Alishan is 415 square kilometres (41,500 ha) in area. Notable characteristics include mountain wilderness, four villages, waterfalls, high altitude tea plantations, the Alishan Forest Railway, and a number of hiking trails. The area is popular with tourists and mountain climbers. Alishan, or Mount Ali, itself has become one of the major landmarks associated with Taiwan. The area is famous for its production of high mountain tea and wasabi.
Alishan is well known for its sunrises, and on a suitable morning one can observe the sun come up on a sea of clouds in the area between Alishan and Yüshan. Alishan and Sun Moon Lake are two of the best known scenic spots in Asia. The indigenous people of the area, the Thao people, have only recently been recognized as a discreet ethnic group. They have long been confused with the Tsou people.
Alishan National Scenic Area spans a broad range in altitude. Lower elevations, such as in Leye Township, share the same subtropical and tropical climate as the rest of southern Taiwan, while the climate changes to temperate and alpine as the elevation increases. Snow sometimes falls at higher elevations in the winter.

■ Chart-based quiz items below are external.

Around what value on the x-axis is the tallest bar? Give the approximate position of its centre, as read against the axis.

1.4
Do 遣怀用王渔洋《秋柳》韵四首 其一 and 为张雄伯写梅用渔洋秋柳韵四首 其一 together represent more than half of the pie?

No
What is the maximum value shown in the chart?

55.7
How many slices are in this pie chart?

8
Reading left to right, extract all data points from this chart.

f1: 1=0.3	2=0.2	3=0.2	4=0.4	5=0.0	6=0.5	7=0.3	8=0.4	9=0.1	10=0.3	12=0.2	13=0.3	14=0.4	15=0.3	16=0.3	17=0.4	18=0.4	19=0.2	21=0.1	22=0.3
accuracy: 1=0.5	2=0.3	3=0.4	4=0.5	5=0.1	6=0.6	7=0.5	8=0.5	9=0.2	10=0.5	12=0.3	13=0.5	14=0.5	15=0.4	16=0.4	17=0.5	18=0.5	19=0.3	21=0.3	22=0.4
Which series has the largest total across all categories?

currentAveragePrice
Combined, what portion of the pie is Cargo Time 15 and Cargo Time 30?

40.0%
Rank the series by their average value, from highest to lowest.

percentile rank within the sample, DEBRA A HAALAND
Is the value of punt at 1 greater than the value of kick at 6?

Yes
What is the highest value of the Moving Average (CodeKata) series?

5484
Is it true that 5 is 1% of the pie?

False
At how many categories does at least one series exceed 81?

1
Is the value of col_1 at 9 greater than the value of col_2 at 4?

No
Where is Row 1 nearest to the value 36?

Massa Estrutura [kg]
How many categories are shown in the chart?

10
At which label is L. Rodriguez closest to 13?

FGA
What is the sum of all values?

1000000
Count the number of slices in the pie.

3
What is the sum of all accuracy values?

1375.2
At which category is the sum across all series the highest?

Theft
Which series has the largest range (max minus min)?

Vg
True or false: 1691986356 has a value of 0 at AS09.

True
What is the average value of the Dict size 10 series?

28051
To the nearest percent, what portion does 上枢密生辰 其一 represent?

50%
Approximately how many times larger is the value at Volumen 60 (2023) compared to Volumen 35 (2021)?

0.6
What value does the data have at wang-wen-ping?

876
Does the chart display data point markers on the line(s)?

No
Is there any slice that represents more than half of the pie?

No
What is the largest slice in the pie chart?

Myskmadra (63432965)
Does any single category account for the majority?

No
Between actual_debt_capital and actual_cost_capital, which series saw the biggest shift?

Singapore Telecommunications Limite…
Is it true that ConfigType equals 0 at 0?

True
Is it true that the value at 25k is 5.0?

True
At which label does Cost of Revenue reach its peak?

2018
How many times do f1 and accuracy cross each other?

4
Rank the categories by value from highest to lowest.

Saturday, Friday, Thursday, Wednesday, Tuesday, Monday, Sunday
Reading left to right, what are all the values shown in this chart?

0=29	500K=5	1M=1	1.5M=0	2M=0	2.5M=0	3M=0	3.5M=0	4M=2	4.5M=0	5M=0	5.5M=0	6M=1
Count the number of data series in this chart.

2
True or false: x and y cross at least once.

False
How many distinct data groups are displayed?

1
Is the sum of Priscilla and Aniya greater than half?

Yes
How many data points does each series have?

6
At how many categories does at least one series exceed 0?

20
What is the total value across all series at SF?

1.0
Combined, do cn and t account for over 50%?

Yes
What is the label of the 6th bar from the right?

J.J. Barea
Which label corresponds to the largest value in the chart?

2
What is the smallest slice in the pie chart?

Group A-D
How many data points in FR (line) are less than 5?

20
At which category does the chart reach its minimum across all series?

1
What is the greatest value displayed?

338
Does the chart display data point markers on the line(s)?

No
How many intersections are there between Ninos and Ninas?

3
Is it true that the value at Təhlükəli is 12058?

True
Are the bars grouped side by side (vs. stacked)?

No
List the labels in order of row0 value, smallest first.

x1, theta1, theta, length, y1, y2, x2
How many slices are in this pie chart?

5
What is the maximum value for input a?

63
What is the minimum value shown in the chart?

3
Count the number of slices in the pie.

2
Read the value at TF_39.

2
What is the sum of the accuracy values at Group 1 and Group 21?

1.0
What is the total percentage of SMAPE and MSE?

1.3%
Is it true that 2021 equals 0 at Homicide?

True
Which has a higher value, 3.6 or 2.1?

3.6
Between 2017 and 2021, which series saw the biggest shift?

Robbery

The Alishan area was originally settled by the Tsou tribe of the Taiwanese aborigines; the name derives from the aboriginal word Jarissang. Ethnic Han Chinese settlers first settled on the plains near modern-day Chiayi as early as the late Ming Dynasty (around the mid-17th century), but did not move into the mountains until the late 18th century, establishing the towns of Ruili (瑞里), Ruifeng (瑞峰), Xiding (隙頂), and Fenqihu (奮起湖). The resulting armed clashes between the settlers and the aborigines pushed the aborigines even further into the mountains.
The song Ālǐshān de gūniang ( 阿里山的姑娘; English: The Girls of Alishan), which refers to the beautiful girls of the Tsou aboriginal tribe, is one of Taiwan’s most popular folk songs. This song is also well known in China and several foreign countries, even though the people in the Alishan area are Thao.